I drove to the airport ofﬁce where John, a bright young man working toward an aviation career, was manning the unicom. “John, did you see that LSA land?” “Yea, that was Burt Lansing. He’s based here.” I didn’t know him, but recognized the name immediately. Lansing was the very successful founder of a chain of retail stores in our area.
“Was he just having a bad day?” I asked.
“No, he doesn’t know how to ﬂy that airplane. This isn’t the ﬁrst time he’s had problems.”
“He really needs some dual,” I said. “I feel I should say something before he hurts himself or a passenger.”
Tom turned to me. “He also has a Cessna jet.”
“Please tell me he doesn’t ﬂy it single pilot,” I said.
“He does,” Tom said, “but he has a fellow who manages the jet for him, ﬂies with him sometimes, and delivers it here from Orchard airport where it is hangared.

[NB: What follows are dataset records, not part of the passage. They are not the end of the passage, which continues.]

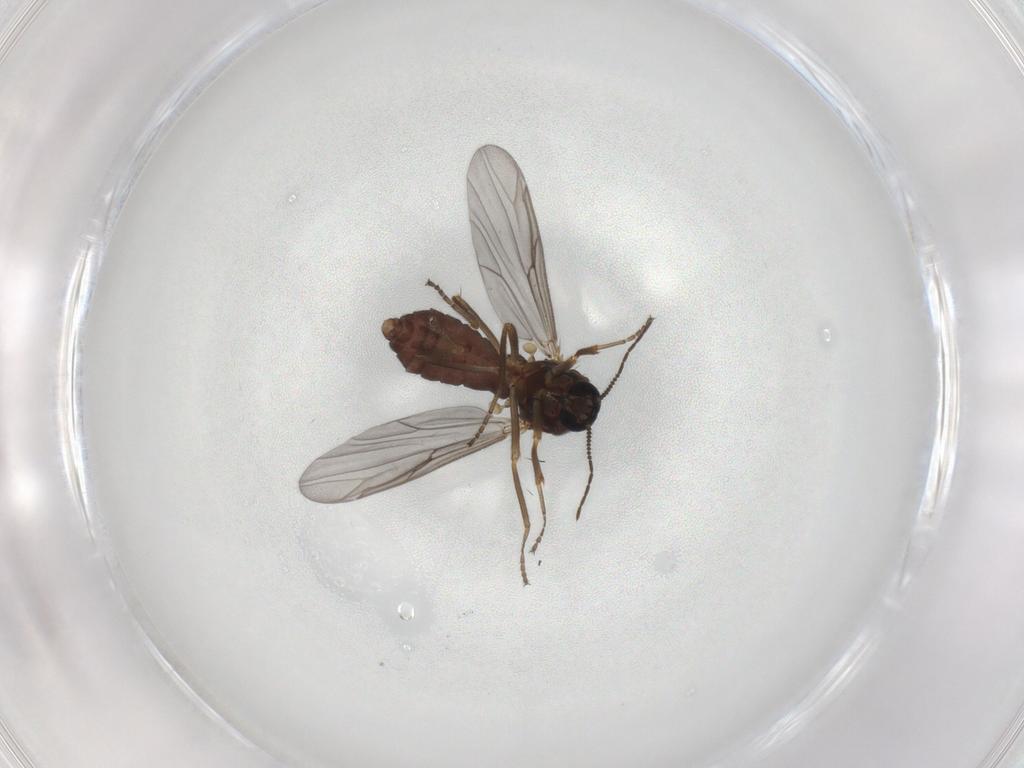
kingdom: Animalia
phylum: Arthropoda
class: Insecta
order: Diptera
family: Ceratopogonidae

I think he’s also an instructor.”
“I should talk with him,” I said.
“Kristi at the FBO desk might have his phone number. Burt keeps the LSA in their hangar.”
When I explained the situation to Kristi, she looked at me with a knowing look. “I’ve heard he’s been having some problems with the airplane,” she said, and looked up the instructor’s number. “Here it is. Richard Curtiss. He lives somewhere near Orchard. Brings the jet here, and picks it up whenever Burt wants it.”

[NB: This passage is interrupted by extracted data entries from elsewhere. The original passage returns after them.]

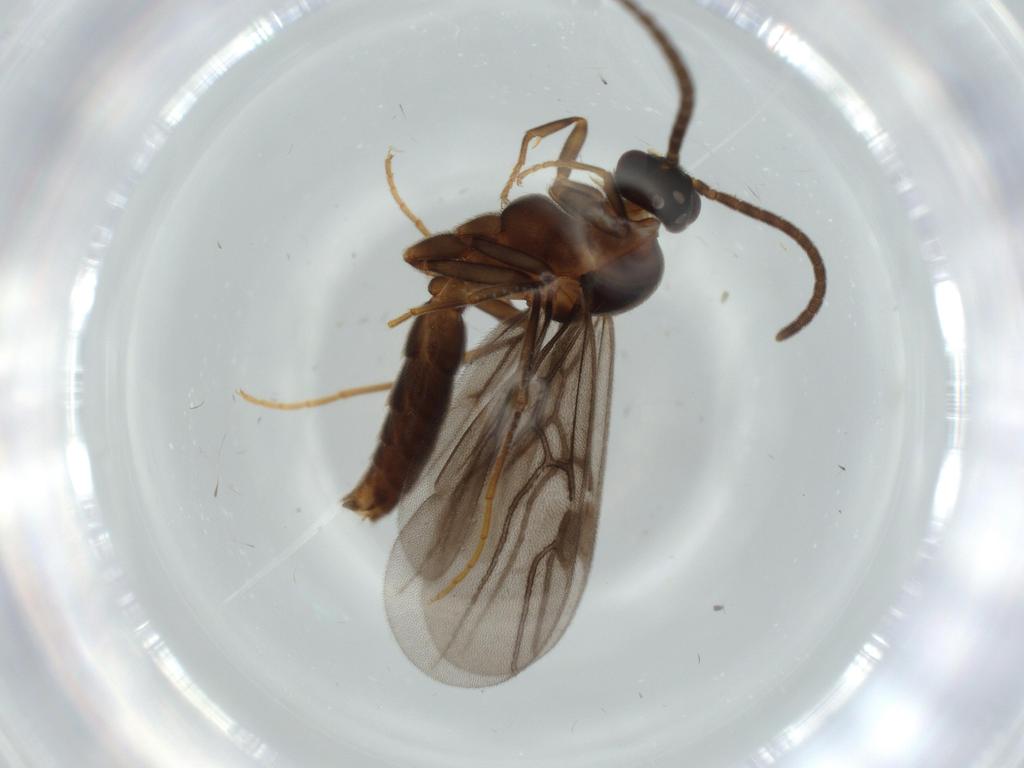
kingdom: Animalia
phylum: Arthropoda
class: Insecta
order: Hymenoptera
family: Formicidae
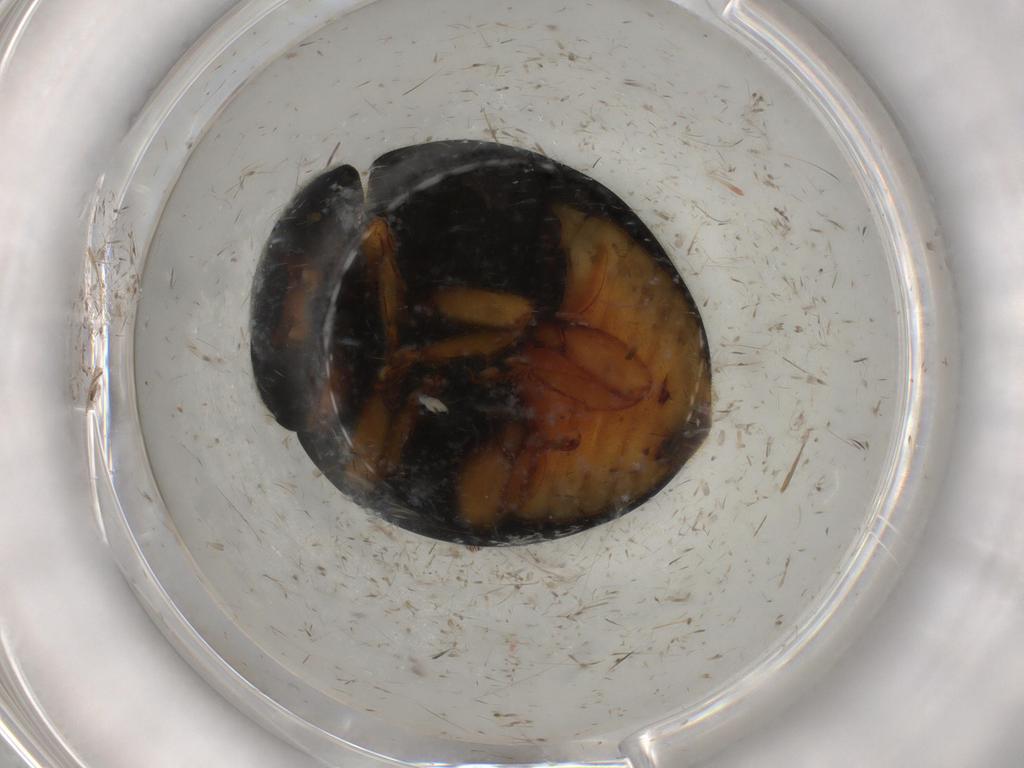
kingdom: Animalia
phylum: Arthropoda
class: Insecta
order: Coleoptera
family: Coccinellidae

Two days passed before I could contact Curtiss. I told him I kept my Husky at Burt’s home ﬁeld, that most of my ﬂight time was in taildraggers, and while I didn’t want to stick my nose in anyone’s business, I felt duty bound to tell him what I had seen.

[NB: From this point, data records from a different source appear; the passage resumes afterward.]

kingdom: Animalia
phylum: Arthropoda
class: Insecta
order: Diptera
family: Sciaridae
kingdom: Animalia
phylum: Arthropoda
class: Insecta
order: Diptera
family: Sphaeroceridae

After listening to the story, Curtiss chuckled. “Burt called me after that ﬂight, and said he had a very bad day, and didn’t know why.” I didn’t understand the chuckle, but let it go.
“He needs some dual in that airplane,” I said, “and since you ﬂy with him I wanted you to know. I don’t want him to hurt himself or someone else.”
Curtiss thanked me for calling.
I didn’t see Lansing’s plane ﬂying again until a bright warm day this fall. It was in the pattern doing touch and goes in a very stable and precise manner. I noticed both seats were occupied, and later learned that the back seat had been ﬁlled by an instructor friend of mine who was very experienced in taildraggers, and ﬂies a Gulfstream G V internationally as his day job.
“He was pretty rusty at ﬁrst, and said he wasn’t comfortable in the airplane,” my Gulfstream friend said when I called to tell him the story, and see how his student was doing. “I think he’ll be okay with a little more dual. He’s been very busy with the store, and said he doesn’t have much time. I’ll give him a call in a while if he doesn’t call ﬁrst. Very nice guy.”
Whether it was my original phone call to Lansing’s instructor at Orchard that caused him to get more dual, or simply that he had scared himself into doing so I’ll never know, but I felt that I had done as much as I could to help Lansing, and to keep my conscience clear. So far Case 2 has had a happy ending.
The line between trying to help and being a nosey know-it-all is narrow. Frankly, haven’t we all been in situations where good fortune more than consummate skill got us through? A little soul searching before criticizing others might make us all better pilots. Yet, you can’t in good conscience see an accident waiting to happen and do nothing. What to do is a judgment call. In Case 1, perhaps at some point after Dixon’s attitude and habits had become clear someone as a last resort should have contacted an FAA accident prevention specialist. No one likes to call in the Feds, but in Dixon’s case it could have forced him to either give it up or get better. Perhaps. Perhaps not. But worth a try.
It’s hard to be your brother’s keeper if your brother doesn’t want to be kept. Dixon and Lansing were similar in that each was very successful in their careers due to their own abilities and hard work. The difference was that Dixon refused to acknowledge that he needed help. Lansing did. He is still alive.